#### Provided passage
It is quite normal for babies to become more clingy between six and nine months because it is now that they begin to realise they are separate from their mothers. A previously easygoing baby can suddenly become demanding and upset if his mother leaves the room. All babies go through this to some extent, and it is important to understand that they are not being naughty or demanding. Forcing your baby to go to strangers, or leaving him alone in a room to play by himself, will not solve the problem, and may lead him to become more fretful and insecure. Responding quickly and positively to the anxiety rather than ignoring it will, in the long run, help him become more confident and independent.

Although this stage can be very exhausting for a mother, it rarely lasts long. The following tips can help make this difficult period less stressful.

  • Many babies develop a need for a comforter at this age, usually a special blanket, cloth or toy.
  • If you are planning to return to work when your baby is between six and nine months, it is important to make sure that he gets accustomed to being left with someone else before he reaches that age.
  • Get him used to the nursery or childminder at least two weeks before returning to work. Gradually lengthen the period of time you leave him.

#### Dataset rows
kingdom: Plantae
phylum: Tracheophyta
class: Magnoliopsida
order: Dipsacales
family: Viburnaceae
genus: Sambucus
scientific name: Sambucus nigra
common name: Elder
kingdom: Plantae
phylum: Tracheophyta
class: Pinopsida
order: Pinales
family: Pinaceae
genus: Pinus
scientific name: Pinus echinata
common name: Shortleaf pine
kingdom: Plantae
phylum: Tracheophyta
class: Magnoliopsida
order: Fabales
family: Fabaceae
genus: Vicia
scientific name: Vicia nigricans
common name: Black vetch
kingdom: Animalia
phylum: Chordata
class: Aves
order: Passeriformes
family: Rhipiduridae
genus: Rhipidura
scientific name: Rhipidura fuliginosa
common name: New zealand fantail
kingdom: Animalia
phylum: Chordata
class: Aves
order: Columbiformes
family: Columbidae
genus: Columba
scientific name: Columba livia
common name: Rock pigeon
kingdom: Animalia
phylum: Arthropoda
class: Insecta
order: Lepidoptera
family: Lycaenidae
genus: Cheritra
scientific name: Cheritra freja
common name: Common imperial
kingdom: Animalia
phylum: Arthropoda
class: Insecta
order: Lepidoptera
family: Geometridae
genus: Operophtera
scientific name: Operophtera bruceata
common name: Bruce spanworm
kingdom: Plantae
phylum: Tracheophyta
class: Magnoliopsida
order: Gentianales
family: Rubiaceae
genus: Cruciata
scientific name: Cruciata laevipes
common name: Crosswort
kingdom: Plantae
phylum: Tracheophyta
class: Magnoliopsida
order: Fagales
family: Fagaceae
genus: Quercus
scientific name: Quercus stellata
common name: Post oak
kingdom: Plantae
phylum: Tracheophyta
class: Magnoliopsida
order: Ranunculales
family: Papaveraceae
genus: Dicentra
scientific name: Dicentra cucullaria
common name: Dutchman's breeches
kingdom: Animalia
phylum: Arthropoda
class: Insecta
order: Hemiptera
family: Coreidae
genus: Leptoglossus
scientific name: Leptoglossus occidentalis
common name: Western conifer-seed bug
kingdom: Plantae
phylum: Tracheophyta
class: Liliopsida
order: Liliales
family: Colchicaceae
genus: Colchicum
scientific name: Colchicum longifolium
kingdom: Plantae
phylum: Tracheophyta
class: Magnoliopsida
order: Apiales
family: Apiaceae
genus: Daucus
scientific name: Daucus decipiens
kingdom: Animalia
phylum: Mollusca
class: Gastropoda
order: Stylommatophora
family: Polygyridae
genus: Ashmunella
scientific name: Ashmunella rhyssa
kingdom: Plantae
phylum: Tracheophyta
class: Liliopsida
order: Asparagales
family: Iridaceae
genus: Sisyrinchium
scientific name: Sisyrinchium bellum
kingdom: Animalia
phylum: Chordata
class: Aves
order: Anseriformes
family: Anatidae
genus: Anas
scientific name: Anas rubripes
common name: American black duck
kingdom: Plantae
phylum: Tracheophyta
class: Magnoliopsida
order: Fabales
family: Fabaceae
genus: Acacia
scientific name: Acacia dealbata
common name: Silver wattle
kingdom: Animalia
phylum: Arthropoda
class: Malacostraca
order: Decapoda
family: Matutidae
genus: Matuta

#### Tasks to perform
• A. List each kind of comforter that the passage on clingy babies names.
• B. Answer these from the passage on clingy babies:
(i) Between what ages is it normal for babies to become more clingy?
(ii) How long before returning to work should a baby get used to the nursery or childminder?
(iii) What can a previously easygoing baby suddenly become if his mother leaves the room?
• C. Write the next few tips for the passage on clingy babies, continuing its list in the same style.

#### Expected responses
• A. blanket, cloth, toy

• B.
(i) Between six and nine months.
(ii) At least two weeks.
(iii) Demanding and upset.

• C.
  • Provided you are confident that your baby is happy with his carer, do not prolong the goodbye. A hug and a kiss, and a reminder that you will be back soon, are enough. Using the same approach and words each time will, in the long term, be more reassuring than going back to try and calm him.
  • During this period ask your baby's carer not to subject him to too many different new things at once or too much handling by strangers. The calmer and more predictable his routine, the quicker he will get over his feeling of anxiety.
  • Try to arrange regular play dates with just a small group of the same mothers and babies. Once he appears to be happier and begins responding to the familiar faces, gradually introduce him to larger groups and other new faces.